GNU datamash

GNU datamash is a command-line program which performs basic numeric, textual and statistical operations on input textual data files.

Examples:

calculate the sum and mean of values 1 to 10:

  $ seq 10 | datamash sum 1 mean 1
  55 5.5

group text file by one column and calculate
mean and sample standard deviation on another,
with automatic sorting and header line processing:

  $ datamash --sort --headers groupby 2 mean 3 sstdev 3 < scores_h.txt
  GroupBy(Major)  mean(Score) sstdev(Score)
  Arts            68.94       10.42
  ...

file validation for pipeline automation and troubleshooting:

  $ datamash check < snp147Common.txt && echo ok || echo fail
  15189820 lines, 26 fields
  ok

  $ datamash check < tmp2.txt && echo ok || echo fail
  line 3816 (7 fields):
    chrY  9544432 9552871 NR_001534 0 - 0.5
  line 3817 (6 fields):
    chrY  9544432 9552871 NR_003592 0 -
  datamash: check failed: line 3817 has 6 fields (previous line had 7)
  fail

Downloading datamash

Datamash is runs on a wide variety of UNIX platforms, Windows, and MacOS.
See the download section for more details.

Documentation and Help

Source Code

Development

Development of Datamash, and GNU in general, is a volunteer effort, and you can contribute.
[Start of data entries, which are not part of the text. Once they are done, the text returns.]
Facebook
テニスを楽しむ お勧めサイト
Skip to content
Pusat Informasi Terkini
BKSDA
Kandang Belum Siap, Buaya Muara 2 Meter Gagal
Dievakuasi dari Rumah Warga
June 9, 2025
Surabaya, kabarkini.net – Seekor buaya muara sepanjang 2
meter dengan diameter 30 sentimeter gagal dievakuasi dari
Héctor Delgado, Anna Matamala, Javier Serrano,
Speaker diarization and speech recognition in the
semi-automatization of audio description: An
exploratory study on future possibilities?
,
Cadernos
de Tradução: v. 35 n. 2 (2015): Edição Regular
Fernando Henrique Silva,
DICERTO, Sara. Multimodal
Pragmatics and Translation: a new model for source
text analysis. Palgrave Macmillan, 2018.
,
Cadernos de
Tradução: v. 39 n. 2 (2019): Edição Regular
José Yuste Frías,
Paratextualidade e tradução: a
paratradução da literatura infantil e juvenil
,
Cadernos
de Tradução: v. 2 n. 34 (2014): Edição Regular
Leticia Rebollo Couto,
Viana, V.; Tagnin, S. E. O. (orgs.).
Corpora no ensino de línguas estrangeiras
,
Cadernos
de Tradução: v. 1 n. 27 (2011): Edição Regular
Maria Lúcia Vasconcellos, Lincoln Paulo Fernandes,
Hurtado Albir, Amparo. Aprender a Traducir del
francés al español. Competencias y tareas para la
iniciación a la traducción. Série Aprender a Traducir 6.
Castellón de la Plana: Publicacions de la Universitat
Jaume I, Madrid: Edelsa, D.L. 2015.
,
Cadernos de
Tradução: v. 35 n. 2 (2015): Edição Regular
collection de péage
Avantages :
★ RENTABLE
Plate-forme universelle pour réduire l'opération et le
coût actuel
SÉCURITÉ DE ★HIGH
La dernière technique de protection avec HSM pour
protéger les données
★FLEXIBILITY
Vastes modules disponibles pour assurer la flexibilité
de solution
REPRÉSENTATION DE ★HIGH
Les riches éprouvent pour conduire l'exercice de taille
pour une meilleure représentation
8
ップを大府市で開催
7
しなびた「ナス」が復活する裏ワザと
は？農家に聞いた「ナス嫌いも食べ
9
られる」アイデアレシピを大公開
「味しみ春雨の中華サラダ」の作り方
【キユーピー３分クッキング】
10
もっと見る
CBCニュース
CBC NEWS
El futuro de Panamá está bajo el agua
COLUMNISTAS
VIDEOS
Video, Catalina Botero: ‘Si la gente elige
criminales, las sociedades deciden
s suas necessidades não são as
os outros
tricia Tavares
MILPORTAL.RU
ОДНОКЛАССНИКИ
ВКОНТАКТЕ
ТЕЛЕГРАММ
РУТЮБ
For information, please read How to help GNU. If you'd like to get involved, it's a good idea to join the discussion mailing list (see above).

Maintainer

Datamash is currently being maintained by Assaf Gordon and Tim Rice.
For any questions, please send email to bug-datamash@gnu.org.

Licensing

GNU Datamash is free software; you can redistribute it and/or modify it under the terms of the GNU General Public License as published by the Free Software Foundation; either version 3 of the License, or (at your option) any later version.